Another year done, another one ahead. Sometimes I wouldn't mind taking a break from time! It must be rather nice to hibernate. Sleep through the winter, wake up in the spring. The only problem is that I live in the UK, and no one can predict quite when those seasons will start and end!
So, if hibernation isn't an option, how can I make the most of the coming few months as winter tails off and spring begins to appear? I suppose one thing would be to set some new goals. I'm not big on resolutions because they often lack clarity and measurement. We're all aware of the SMART principles for goals, and it's not a bad place to start, but this year I have a new dimension with my training coming to an end in the next month or so. Hopefully I will pass my final exams by the end of February. I still have my case study to complete before I can book the written and practical exams.
That would make goal number one to complete my case study, and using David Allen's GTD principles, the first physical thing I need to do for that is to arrange the final session with my client. Getting back into the GTD habit wouldn't be a bad thing either. I've rather drifted away from any expression of organisation.

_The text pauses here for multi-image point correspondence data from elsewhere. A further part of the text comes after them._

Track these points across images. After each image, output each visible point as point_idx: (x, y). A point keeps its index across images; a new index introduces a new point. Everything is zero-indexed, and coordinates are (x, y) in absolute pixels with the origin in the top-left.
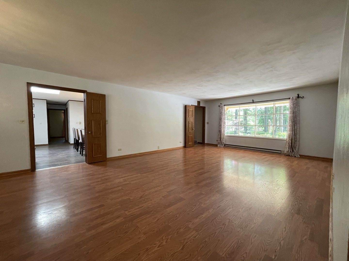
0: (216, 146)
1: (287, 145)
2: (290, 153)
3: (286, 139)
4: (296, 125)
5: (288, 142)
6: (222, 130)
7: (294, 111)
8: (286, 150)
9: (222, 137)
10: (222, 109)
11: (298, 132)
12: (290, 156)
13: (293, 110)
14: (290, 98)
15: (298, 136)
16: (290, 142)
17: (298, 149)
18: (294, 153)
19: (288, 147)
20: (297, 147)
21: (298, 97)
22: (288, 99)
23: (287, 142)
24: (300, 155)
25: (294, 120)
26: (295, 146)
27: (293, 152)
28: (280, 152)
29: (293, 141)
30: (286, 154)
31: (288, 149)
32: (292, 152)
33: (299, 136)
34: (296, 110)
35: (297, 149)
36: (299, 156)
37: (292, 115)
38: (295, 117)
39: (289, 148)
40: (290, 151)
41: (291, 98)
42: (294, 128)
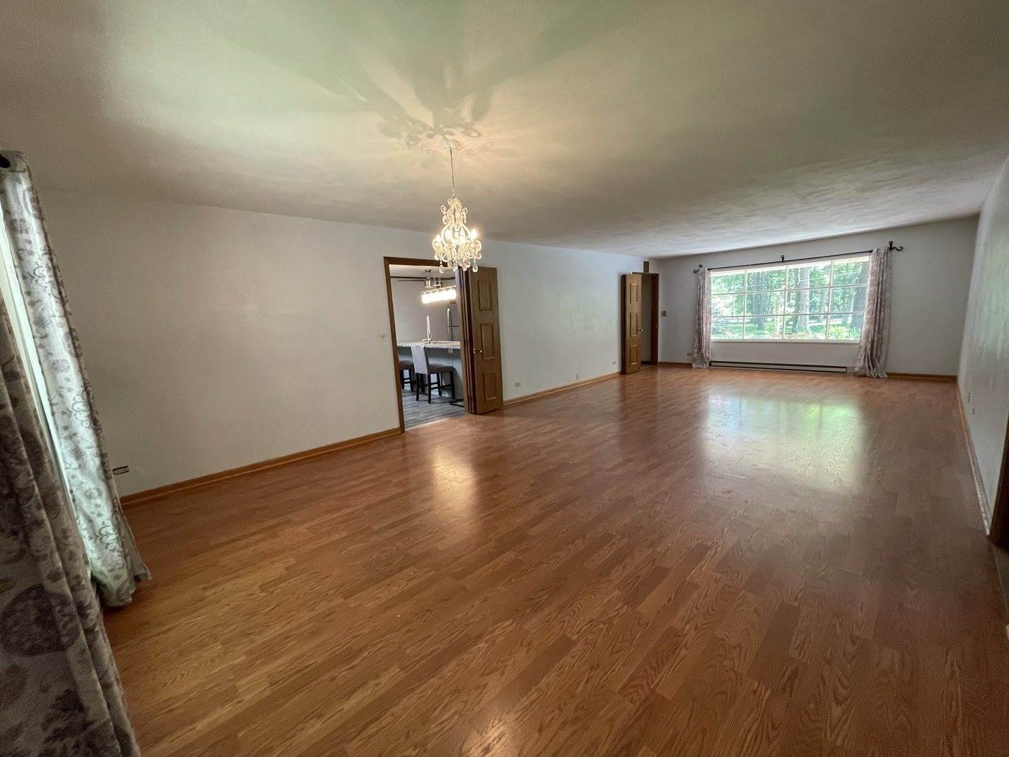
0: (689, 366)
1: (861, 354)
2: (868, 370)
3: (858, 342)
4: (883, 309)
5: (864, 348)
6: (705, 329)
7: (881, 279)
8: (859, 365)
9: (704, 344)
10: (704, 279)
11: (885, 323)
12: (866, 376)
13: (879, 278)
14: (872, 251)
15: (885, 333)
16: (869, 346)
17: (886, 360)
18: (875, 369)
19: (863, 358)
20: (883, 357)
21: (891, 248)
22: (868, 253)
23: (861, 348)
24: (887, 374)
25: (879, 300)
26: (878, 355)
27: (874, 367)
28: (844, 370)
29: (875, 345)
30: (858, 373)
31: (862, 361)
32: (871, 367)
33: (889, 332)
34: (884, 277)
35: (882, 361)
36: (886, 376)
37: (876, 290)
38: (881, 292)
39: (865, 362)
40: (867, 366)
41: (875, 250)
42: (878, 318)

There's lots to do around the house too. I need to tile the kitchen, box in the pipes in the extension, tidy the garage and organise the utility end of it. I need to rehang at least one door, finish the cupboard in the hall and sort out the garage roof!
It seems to me that a few days writing down all the things that need to be done and then setting out a plan for doing them might not be a bad idea. You don't need a new app or flash bit of software to do this. Years ago I used to take a sheet of A4 and draw three columns. In the first column I'd write down all the things \i was doing and the things I wanted to do. The next column was the rank I gave to all these tasks. The third column was the timescale. This was great for introducing new topics because I could see when time would become available. You could then transfer these things to a year planner if you wanted. I used Excel to create a year planner rather than a paper based one. The key is not to let it get too big. A friend of mine makes great use of project software that allows you to see different layers of projects and plans. i never got my head around that, but something as simple as an outliner light do the job. Perhaps I'll try that this year.
Trying new ways of organising stuff can be a real help because it gives you a fresh start and something new with which to play!
And lastly, it's never to late to start a plan or revise an old one. Just because it didn't work last year, it doesn't mean it can't work this year. Look back and reflect honestly on why things didn't happen, don't get sucked into believing it's because you are inherently bad at stuff, and revise the plan.
Maybe 2013 will be the year that I finally find out what I'm good at! Maybe it will be the year that your plan finally comes together. Who knows.